* [Exercise goal] Each record should be retyped word for word.

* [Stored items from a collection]

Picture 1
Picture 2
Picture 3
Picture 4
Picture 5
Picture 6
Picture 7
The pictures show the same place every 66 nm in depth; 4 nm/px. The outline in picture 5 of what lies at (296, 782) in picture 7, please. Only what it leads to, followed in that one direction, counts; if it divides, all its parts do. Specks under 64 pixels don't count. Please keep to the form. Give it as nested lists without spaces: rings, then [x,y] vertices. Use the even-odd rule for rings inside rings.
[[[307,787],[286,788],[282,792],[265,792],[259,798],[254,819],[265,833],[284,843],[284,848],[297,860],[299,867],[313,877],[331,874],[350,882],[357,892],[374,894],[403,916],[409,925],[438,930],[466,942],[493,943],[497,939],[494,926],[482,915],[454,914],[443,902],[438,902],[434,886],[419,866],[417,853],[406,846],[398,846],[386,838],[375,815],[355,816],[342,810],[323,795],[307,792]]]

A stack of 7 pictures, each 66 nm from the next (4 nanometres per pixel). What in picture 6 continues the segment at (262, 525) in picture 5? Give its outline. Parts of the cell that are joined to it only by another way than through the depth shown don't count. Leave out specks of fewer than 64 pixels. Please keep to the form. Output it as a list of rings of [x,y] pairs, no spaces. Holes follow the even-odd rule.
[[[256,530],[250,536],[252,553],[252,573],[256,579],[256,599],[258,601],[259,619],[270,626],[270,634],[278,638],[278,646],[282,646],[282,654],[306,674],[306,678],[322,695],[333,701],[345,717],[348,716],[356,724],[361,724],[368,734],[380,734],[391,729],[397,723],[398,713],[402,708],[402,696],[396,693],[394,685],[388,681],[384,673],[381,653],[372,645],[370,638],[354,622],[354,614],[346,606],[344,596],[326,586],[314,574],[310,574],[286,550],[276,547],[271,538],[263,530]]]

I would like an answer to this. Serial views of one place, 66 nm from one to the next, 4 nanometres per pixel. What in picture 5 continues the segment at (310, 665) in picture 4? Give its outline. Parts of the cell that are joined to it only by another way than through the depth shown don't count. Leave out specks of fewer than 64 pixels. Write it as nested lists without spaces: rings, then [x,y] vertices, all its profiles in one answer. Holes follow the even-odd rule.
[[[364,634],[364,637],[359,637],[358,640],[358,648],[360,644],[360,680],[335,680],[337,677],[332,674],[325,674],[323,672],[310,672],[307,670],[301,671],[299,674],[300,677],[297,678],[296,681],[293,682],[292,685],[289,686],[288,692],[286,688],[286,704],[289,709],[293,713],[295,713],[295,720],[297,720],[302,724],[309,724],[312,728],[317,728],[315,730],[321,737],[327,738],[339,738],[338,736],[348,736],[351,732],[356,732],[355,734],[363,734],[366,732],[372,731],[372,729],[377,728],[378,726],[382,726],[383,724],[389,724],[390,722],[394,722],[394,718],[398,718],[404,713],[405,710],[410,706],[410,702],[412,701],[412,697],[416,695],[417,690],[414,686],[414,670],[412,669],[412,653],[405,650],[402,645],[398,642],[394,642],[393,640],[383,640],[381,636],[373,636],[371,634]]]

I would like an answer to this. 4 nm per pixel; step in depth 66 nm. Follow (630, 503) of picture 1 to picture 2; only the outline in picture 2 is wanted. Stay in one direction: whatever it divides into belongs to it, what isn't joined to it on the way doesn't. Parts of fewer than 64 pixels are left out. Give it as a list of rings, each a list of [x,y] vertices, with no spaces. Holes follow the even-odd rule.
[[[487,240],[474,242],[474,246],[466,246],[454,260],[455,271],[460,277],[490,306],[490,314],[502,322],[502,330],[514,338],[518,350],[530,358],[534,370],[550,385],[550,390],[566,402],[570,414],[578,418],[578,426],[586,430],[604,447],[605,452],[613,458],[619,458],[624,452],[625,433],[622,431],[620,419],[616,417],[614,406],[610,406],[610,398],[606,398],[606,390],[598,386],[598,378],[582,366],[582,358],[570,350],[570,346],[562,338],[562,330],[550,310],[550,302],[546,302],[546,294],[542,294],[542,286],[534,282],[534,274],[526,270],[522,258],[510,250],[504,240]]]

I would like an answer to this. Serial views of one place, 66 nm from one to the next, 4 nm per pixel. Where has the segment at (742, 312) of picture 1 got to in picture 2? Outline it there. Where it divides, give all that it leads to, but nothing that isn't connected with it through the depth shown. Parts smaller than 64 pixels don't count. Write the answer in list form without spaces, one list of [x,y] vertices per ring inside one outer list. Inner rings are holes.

* [Solved exercise]
Picture 1
Picture 2
Picture 3
Picture 4
Picture 5
Picture 6
Picture 7
The pictures show the same place every 66 nm in depth; 4 nm/px. The outline in picture 5 of what lies at (296, 782) in picture 7, please. Only what it leads to, followed in that one direction, counts; if it divides, all its parts do. Specks under 64 pixels don't count. Please keep to the form. Give it as nested lists without spaces: rings, then [x,y] vertices. Use the even-odd rule for rings inside rings.
[[[307,787],[286,788],[282,792],[265,792],[259,798],[254,819],[265,833],[284,843],[284,848],[297,860],[299,867],[313,877],[331,874],[350,882],[357,892],[374,894],[403,916],[409,925],[438,930],[466,942],[493,943],[497,939],[494,926],[482,915],[454,914],[443,902],[438,902],[434,886],[419,866],[417,853],[406,846],[398,846],[386,838],[375,815],[355,816],[342,810],[323,795],[307,792]]]

A stack of 7 pictures, each 66 nm from the next (4 nanometres per pixel). What in picture 6 continues the segment at (262, 525) in picture 5? Give its outline. Parts of the cell that are joined to it only by another way than through the depth shown don't count. Leave out specks of fewer than 64 pixels. Please keep to the form. Output it as a list of rings of [x,y] pairs, no spaces. Holes follow the even-odd rule.
[[[256,530],[250,536],[252,553],[252,573],[256,579],[256,599],[258,601],[259,619],[270,626],[270,634],[278,638],[278,646],[282,646],[282,654],[306,674],[306,678],[322,695],[333,701],[345,717],[348,716],[356,724],[361,724],[368,734],[380,734],[391,729],[397,723],[398,713],[402,708],[402,696],[396,693],[394,685],[388,681],[384,673],[381,653],[372,645],[370,638],[354,622],[354,614],[346,606],[344,596],[326,586],[314,574],[310,574],[286,550],[276,547],[271,538],[263,530]]]

I would like an answer to this. Serial views of one place, 66 nm from one to the next, 4 nanometres per pixel. What in picture 5 continues the segment at (310, 665) in picture 4? Give its outline. Parts of the cell that are joined to it only by another way than through the depth shown don't count. Leave out specks of fewer than 64 pixels. Write it as nested lists without spaces: rings, then [x,y] vertices, all its profiles in one answer. Holes follow the even-odd rule.
[[[364,634],[364,637],[359,637],[358,640],[358,648],[360,644],[360,680],[335,680],[337,677],[332,674],[325,674],[323,672],[310,672],[307,670],[301,671],[299,674],[300,677],[297,678],[296,681],[293,682],[292,685],[289,686],[288,692],[286,688],[286,704],[289,709],[293,713],[295,713],[295,720],[297,720],[302,724],[309,724],[312,728],[317,728],[315,730],[321,737],[327,738],[339,738],[338,736],[348,736],[351,732],[356,732],[355,734],[363,734],[366,732],[372,731],[372,729],[377,728],[378,726],[382,726],[383,724],[389,724],[390,722],[394,722],[394,718],[398,718],[404,713],[405,710],[410,706],[410,702],[412,701],[412,697],[416,695],[417,690],[414,686],[414,670],[412,669],[412,653],[405,650],[402,645],[398,642],[394,642],[393,640],[383,640],[381,636],[373,636],[371,634]]]

I would like an answer to this. 4 nm per pixel; step in depth 66 nm. Follow (630, 503) of picture 1 to picture 2; only the outline in picture 2 is wanted. Stay in one direction: whatever it divides into belongs to it, what isn't joined to it on the way doesn't. Parts of fewer than 64 pixels are left out. Give it as a list of rings, each a list of [x,y] vertices, with no spaces. Holes follow the even-odd rule.
[[[487,240],[474,242],[474,246],[466,246],[454,260],[455,271],[460,277],[490,306],[490,314],[502,322],[502,330],[514,338],[518,350],[530,358],[534,370],[550,385],[550,390],[566,402],[570,414],[578,418],[578,426],[586,430],[604,447],[605,452],[613,458],[619,458],[624,452],[625,433],[622,431],[620,419],[616,417],[614,406],[610,406],[610,398],[606,398],[606,390],[598,386],[598,378],[582,366],[582,358],[570,350],[570,346],[562,338],[562,330],[550,310],[550,302],[546,302],[546,294],[542,294],[542,286],[534,282],[534,274],[526,270],[522,258],[510,250],[504,240]]]

I would like an answer to this. Serial views of one place, 66 nm from one to the next, 4 nm per pixel. Where has the segment at (742, 312) of picture 1 got to in picture 2? Outline it there. Where it divides, give all that it leads to, but nothing that isn't connected with it through the depth shown. Parts smaller than 64 pixels don't count. Write the answer in list form without spaces, one list of [x,y] vertices per ring inside one outer list. Inner rings are holes.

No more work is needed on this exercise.